The Congeniality Award went to Angela Reina. The Modern Talent, Essay, Traditional Dress and the Dorothy Lewis Traditional Talent awards all went to Martha Ludlow-Martinez. Victoria Carlos received a Participation Award.
The 2013-14 Miss Salt River is Martha Ludlow-Martinez. To fulfill her duties, she will serve as a goodwill ambassador for the Community; represent herself, her family and the O’odham/Piipaash people in a dignified and respectful manner; and serve those who are in need. Ludlow-Martinez is 22 years old and is Akimel O’odham, Navajo. and Mexican. She is the daughter of Kathy Ludlow and Timoteo Martinez. Her grandparents are Ruth Ludlow and the late Maurice Ludlow, and Empara Garcia and the late Antonio Martinez. In her free time, she loves to volunteer, participate in traditional dancing and singing, and learn how to do new things. She is currently a student at Scottsdale Community College and plans to transfer to a major university, where she will work on a bachelor’s degree in communications with a minor in Indian studies.

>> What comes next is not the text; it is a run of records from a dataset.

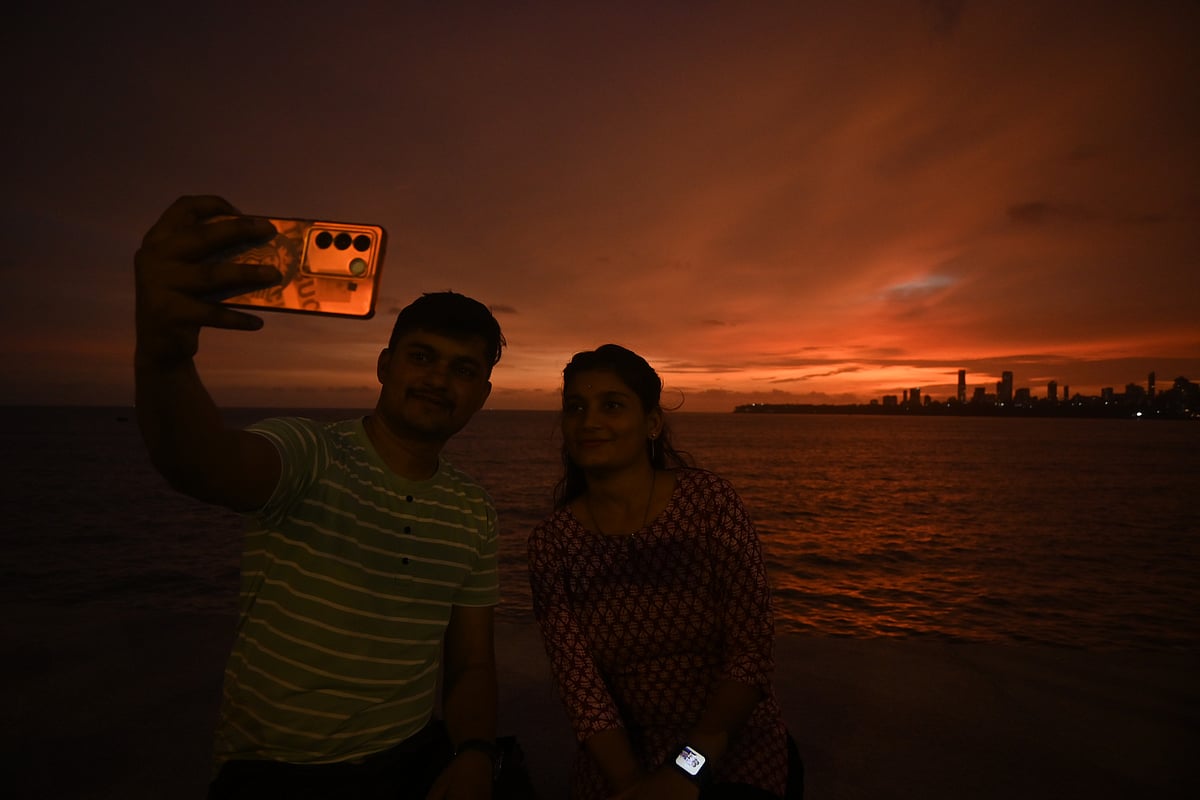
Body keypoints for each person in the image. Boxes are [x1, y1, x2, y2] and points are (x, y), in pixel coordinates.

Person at [134, 195, 506, 800]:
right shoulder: (311, 451)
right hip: (275, 770)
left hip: (410, 757)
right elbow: (203, 464)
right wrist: (164, 355)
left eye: (463, 370)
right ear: (385, 366)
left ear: (482, 396)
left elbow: (471, 665)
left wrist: (474, 755)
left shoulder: (474, 512)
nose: (440, 380)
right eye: (422, 358)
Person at [527, 345, 802, 800]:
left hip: (728, 743)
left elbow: (751, 651)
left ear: (652, 424)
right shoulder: (554, 544)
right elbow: (582, 687)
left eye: (611, 405)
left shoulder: (708, 503)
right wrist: (632, 784)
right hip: (621, 754)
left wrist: (686, 769)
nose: (588, 421)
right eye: (575, 407)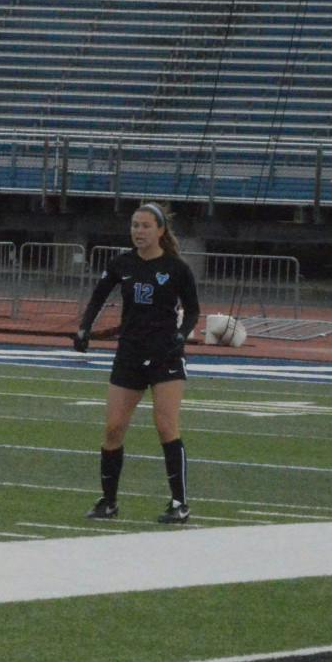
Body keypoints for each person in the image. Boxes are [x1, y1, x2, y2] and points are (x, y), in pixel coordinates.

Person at [73, 203, 201, 525]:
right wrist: (84, 328)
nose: (138, 231)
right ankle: (108, 502)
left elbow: (194, 310)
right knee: (113, 428)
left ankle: (179, 503)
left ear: (160, 231)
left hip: (165, 356)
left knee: (166, 426)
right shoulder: (122, 264)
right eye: (134, 225)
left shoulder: (176, 268)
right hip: (129, 353)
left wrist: (181, 335)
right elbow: (99, 296)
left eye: (145, 226)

When asked why she entered this year’s Miss Salt River Pageant, Ludlow-Martinez said, “To have the opportunity to be a representative for the Community that goes beyond what you do on a day-to-day basis. I feel the title of Miss Salt River goes beyond what people see because she is not just a titleholder, she is an ambassador for the Community, and I would like the opportunity to be that ambassador for the Community.”
The Miss Salt River First Attendant title went to Angela Reina. In the event that the new Miss Salt River is unable to fulfill her duties, the First Attendant will take over her reign. The Second Attendant is Angelique Schurz.
Following the Miss Salt River Pageant, the new 2013-14 Miss and Jr. Miss Salt River royalty made their first appearances as Community ambassadors during the SRPMIC Community Day Celebration.